La società dell’aborto. Il diritto all’aborto , parte integrante del diritto al rifiuto del dono, segna simbolicamente e fattivamente l’avvento di questa nuova società cronica in cui l’uomo rivendica in nome del piacere il diritto a manipolare il flusso della vita e, in caso di scarsità del bene, di importarla come merce sotto forma d’immigrazione. Ma la società dell’aborto è dedita anche a distillare la giovinezza e ad astrarla dal naturale alternarsi delle stagioni umane. E’ una società che rifiuta pedissequamente il passaggio all’età adulta e che sposta questa transizione sempre più in là negli anni. Corollari di questi “tic” sono l’aspirazione a prolungare indefinitamente la vita umana attraverso la scienza medica ( i suoi metodi invasivi, i suoi meccanismi di controllo sociale,  i suoi precetti contraccettivi…) e il ricorso alle più complesse strategie di manipolazione narcisistica del corpo per restituire l’immagine di un ego che, nonostante tutto, infine svanisce in un mortale melodramma, lasciando dietro di sé una ghignante scia di ridicolo.

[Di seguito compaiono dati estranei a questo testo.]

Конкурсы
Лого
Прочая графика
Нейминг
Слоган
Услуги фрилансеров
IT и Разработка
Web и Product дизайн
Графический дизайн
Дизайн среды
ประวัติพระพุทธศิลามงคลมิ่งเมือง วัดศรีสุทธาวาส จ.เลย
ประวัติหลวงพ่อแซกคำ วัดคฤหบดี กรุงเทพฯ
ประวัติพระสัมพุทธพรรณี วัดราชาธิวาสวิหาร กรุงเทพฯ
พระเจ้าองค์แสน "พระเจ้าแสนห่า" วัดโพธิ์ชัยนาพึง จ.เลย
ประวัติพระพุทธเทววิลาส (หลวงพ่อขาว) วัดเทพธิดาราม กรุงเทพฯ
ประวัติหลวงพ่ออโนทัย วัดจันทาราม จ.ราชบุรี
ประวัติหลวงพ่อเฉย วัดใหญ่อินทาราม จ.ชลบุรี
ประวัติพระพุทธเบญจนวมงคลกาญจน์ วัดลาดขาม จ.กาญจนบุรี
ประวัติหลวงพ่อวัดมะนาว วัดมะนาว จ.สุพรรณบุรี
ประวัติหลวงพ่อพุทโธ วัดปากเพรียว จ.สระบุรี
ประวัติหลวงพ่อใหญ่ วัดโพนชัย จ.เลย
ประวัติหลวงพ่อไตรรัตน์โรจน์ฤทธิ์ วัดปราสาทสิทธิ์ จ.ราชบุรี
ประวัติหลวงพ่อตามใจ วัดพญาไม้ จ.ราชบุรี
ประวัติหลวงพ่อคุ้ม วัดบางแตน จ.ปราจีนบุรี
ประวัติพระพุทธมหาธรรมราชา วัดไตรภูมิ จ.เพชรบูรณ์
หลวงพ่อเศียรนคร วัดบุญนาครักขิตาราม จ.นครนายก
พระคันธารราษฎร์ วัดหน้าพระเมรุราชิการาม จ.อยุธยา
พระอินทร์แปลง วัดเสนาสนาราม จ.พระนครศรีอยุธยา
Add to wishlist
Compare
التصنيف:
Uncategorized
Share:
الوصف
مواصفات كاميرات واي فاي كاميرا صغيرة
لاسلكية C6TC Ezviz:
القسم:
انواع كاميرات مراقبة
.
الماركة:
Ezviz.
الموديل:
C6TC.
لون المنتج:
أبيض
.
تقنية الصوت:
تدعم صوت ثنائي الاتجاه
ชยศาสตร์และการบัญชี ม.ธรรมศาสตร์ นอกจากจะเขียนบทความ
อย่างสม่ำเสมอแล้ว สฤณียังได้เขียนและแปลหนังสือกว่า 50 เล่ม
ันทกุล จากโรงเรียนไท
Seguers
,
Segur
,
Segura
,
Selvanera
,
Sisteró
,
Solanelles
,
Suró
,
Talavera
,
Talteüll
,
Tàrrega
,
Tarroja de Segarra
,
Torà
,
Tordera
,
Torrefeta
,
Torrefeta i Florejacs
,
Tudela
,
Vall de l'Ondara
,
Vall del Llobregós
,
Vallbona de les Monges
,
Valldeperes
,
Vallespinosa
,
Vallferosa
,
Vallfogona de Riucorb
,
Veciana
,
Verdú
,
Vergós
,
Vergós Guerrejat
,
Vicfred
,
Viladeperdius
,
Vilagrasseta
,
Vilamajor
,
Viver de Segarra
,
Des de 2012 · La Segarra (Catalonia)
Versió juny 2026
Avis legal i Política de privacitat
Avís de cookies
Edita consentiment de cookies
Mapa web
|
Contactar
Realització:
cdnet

Della necessità di riattivare il dono. Il regno di Crono non può che andare incontro allo scacco vitale, ossia all’evirazione. Vittima della sua sterilità indotta, rinsecchisce e si disgrega sotto il peso insopportabile di un “hic et nunc” che non conosce né passato né futuro e che, in assenza del sentire comunitario, non ri-conosce più  la necessità di conquistarsi il diritto al domani attraverso il dono reciproco, la cooperazione e il mutuo soccorso.  Il regno di Crono priva la “con-vivenza” degli uomini di senso e di destino, impiantando sul cadavere della comunità un mero spazio di affermazione egoica, un banale campo di desideri capricciosi (persino i figli, quando arrivano, sono spesso il frutto di un capriccio o uno strumento per colmare un “vuoto di senso”) destinati a perire sotto il peso della condizione umana, tanto più miserabile quanto più ignara della propria finitudine. L’individualismo che vuole ridurre la questione della “nascita” a un’esperienza intima della donna, o nel migliore dei casi della coppia, non riesce ad elevarsi al di sopra di una prospettiva che non rende giustizia alla centralità politica, morale e culturale del tema, che va ben oltre il problema filosofico di stabilire in che momento esatto della gravidanza si possa parlare di “essere umano” e dunque di diritto alla vita. Se lo Stato oggi ha ancora un senso, se la politica ha ancora un ruolo,  questo senso e questo ruolo non possono che costituirsi di fronte al problema del benessere in quanto “esser bene”, in quanto esser dentro quella circolarità del dono che sola può produrre e legittimare l’uso della parola “domani”.  Ripristinare la sacralità della vita, non solo sul piano legale ma innanzitutto sul piano psicologico e culturale, non solo modificando una legge ma creando le condizioni sociali ed economiche perché lo spirito della moratoria sull’aborto possa penetrare fluidamente come un farmaco nel tessuto della società per ri-attivarne la vitalità demografica e il legame inter-generazionale, è l’unico ponte che ci può condurre nel ventre di quel futuro che sta evaporando, lentamente, di fronte a noi.